>>>

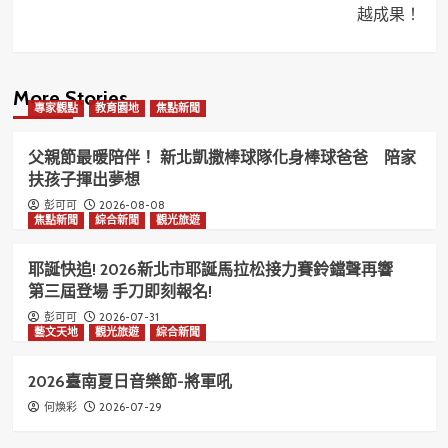
越成果！
More Stories
專家觀點
教育園地
焦點新聞
父親節最暖陪伴！ 新北凱撒棒球隊化身棒球爸爸 陪家
扶孩子揮出夢想
2026-08-08
彭可可
焦點新聞
綜合新聞
觀光旅遊
耶誕快追! 2026新北市耶誕馬拉松接力賽鈴鐺聲再響
第三屆登場 手刀即刻報名!
2026-07-31
彭可可
藝文天地
觀光旅遊
綜合新聞
2026臺南夏日音樂節-將軍吼
2026-07-29
何煥彩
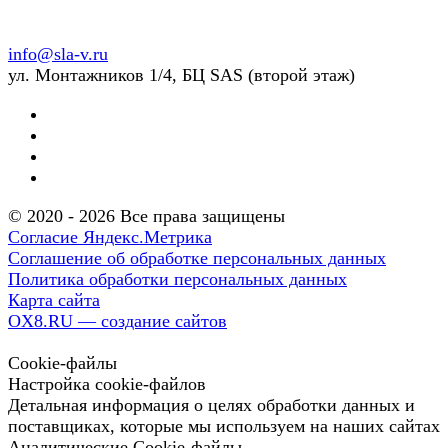
info@sla-v.ru
ул. Монтажников 1/4, БЦ SAS (второй этаж)
© 2020 - 2026 Все права защищены
Согласие Яндекс.Метрика
Соглашение об обработке персональных данных
Политика обработки персональных данных
Карта сайта
OX8.RU — создание сайтов
Cookie-файлы
Настройка cookie-файлов
Детальная информация о целях обработки данных и
поставщиках, которые мы используем на наших сайтах
Аналитические Cookie-файлы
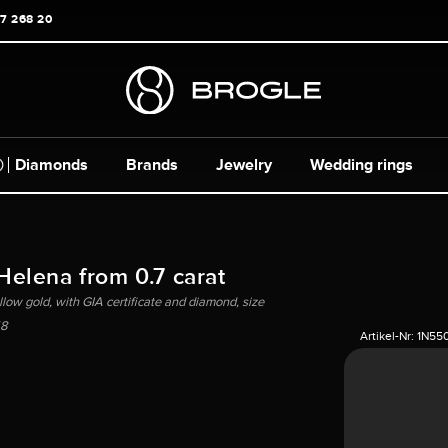
17 268 20
Diamonds
Brands
Jewelry
Wedding rings
 Helena from 0.7 carat
ellow gold, with GIA certificate and diamond, size
8
Artikel-Nr:
1N55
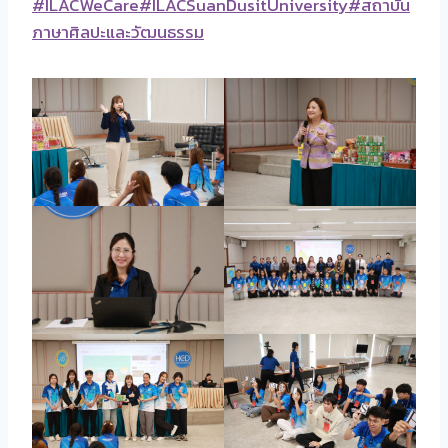
#ILACWeCare
#ILACSuanDusitUniversity
#สถาบัน
ภาษาศิลปะและวัฒนธรรม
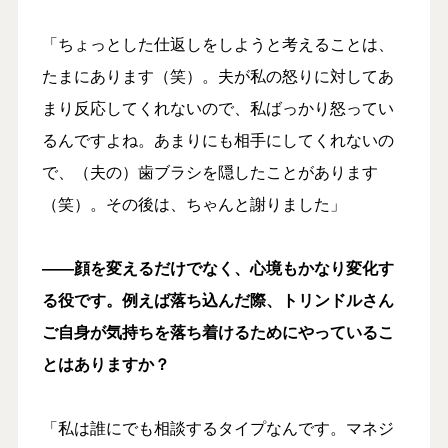
「ちょっとした仕返しをしようと考えることは、
たまにあります（笑）。夫が私の怒りに対してあ
まり反応してくれないので、私ばっかり怒ってい
るんですよね。あまりにも相手にしてくれないの
で、（夫の）歯ブラシを隠したことがあります
（笑）。その後は、ちゃんと謝りました」
――顔を変えるだけでなく、心境もかなり変化す
る役です。例えば落ち込んだ際、トリンドルさん
ご自身が気持ちを落ち着けるためにやっているこ
とはありますか？
「私は誰にでも相談するタイプなんです。マネジ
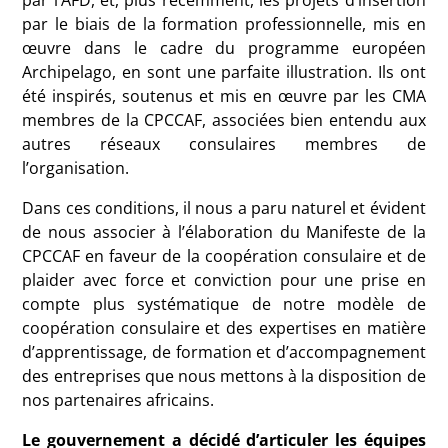
par l’AFD, et, plus récemment, les projets d’insertion
par le biais de la formation professionnelle, mis en
œuvre dans le cadre du programme européen
Archipelago, en sont une parfaite illustration. Ils ont
été inspirés, soutenus et mis en œuvre par les CMA
membres de la CPCCAF, associées bien entendu aux
autres réseaux consulaires membres de
l’organisation.
Dans ces conditions, il nous a paru naturel et évident
de nous associer à l’élaboration du Manifeste de la
CPCCAF en faveur de la coopération consulaire et de
plaider avec force et conviction pour une prise en
compte plus systématique de notre modèle de
coopération consulaire et des expertises en matière
d’apprentissage, de formation et d’accompagnement
des entreprises que nous mettons à la disposition de
nos partenaires africains.
Le gouvernement a décidé d’articuler les équipes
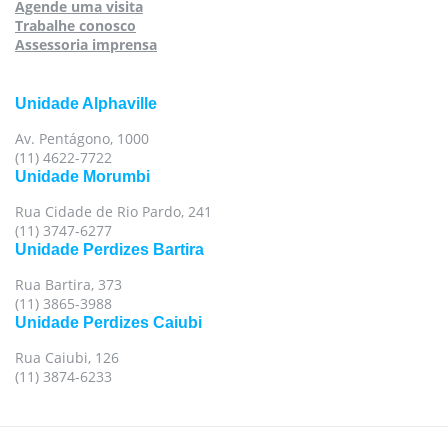
Agende uma visita
Trabalhe conosco
Assessoria imprensa
Unidade Alphaville
Av. Pentágono, 1000
(11) 4622-7722
Unidade Morumbi
Rua Cidade de Rio Pardo, 241
(11) 3747-6277
Unidade Perdizes Bartira
Rua Bartira, 373
(11) 3865-3988
Unidade Perdizes Caiubi
Rua Caiubi, 126
(11) 3874-6233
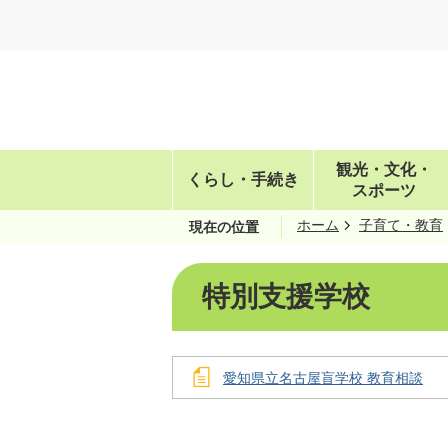
観光・文化・
くらし・手続き
スポーツ
ホーム
子育て・教育
現在の位置
特別支援学校
愛知県立名古屋盲学校 教育相談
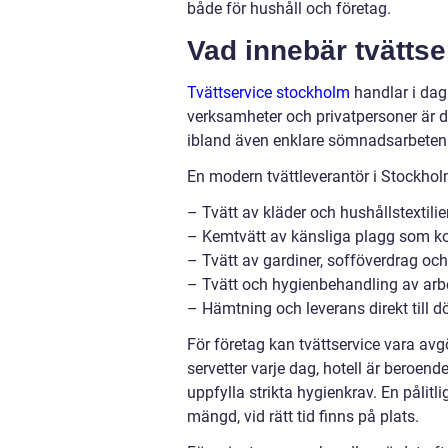
både för hushåll och företag.
Vad innebär tvättse
Tvättservice stockholm
handlar i dag
verksamheter och privatpersoner är det
ibland även enklare sömnadsarbeten 
En modern tvättleverantör i Stockhol
– Tvätt av kläder och hushållstextilie
– Kemtvätt av känsliga plagg som ko
– Tvätt av gardiner, sofföverdrag oc
– Tvätt och hygienbehandling av arb
– Hämtning och leverans direkt till d
För företag kan tvättservice vara avg
servetter varje dag, hotell är beroe
uppfylla strikta hygienkrav. En pålitlig 
mängd, vid rätt tid finns på plats.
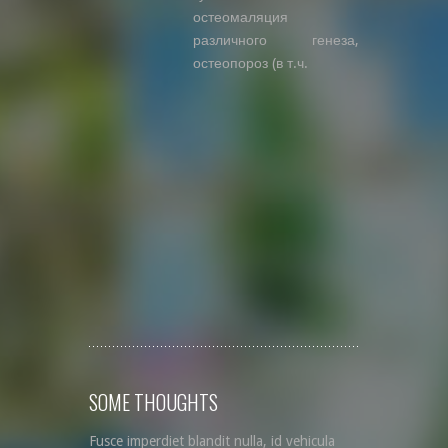
остеомаляция
различного генеза,
остеопороз (в т.ч.
SOME THOUGHTS
Fusce imperdiet blandit nulla, id vehicula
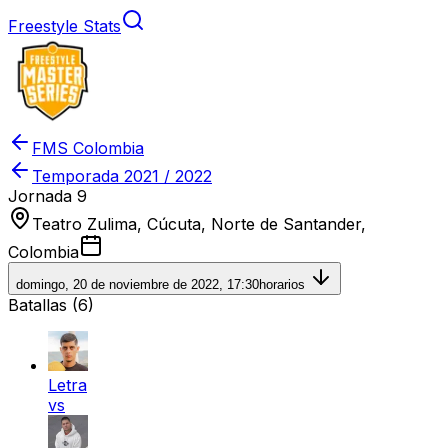
Freestyle Stats
FMS Colombia
Temporada
2021 / 2022
Jornada 9
Teatro Zulima, Cúcuta, Norte de Santander,
Colombia
domingo, 20 de noviembre de 2022, 17:30
horarios
Batallas (
6
)
Letra
vs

<<<

Your objective – From the listing above, pick out every line that contains the word "nous" and copy each one in full. Treat the match as case-sensitive.

Solution to this exercise –
Dans ces conditions, il nous a paru naturel et évident
de nous associer à l’élaboration du Manifeste de la
des entreprises que nous mettons à la disposition de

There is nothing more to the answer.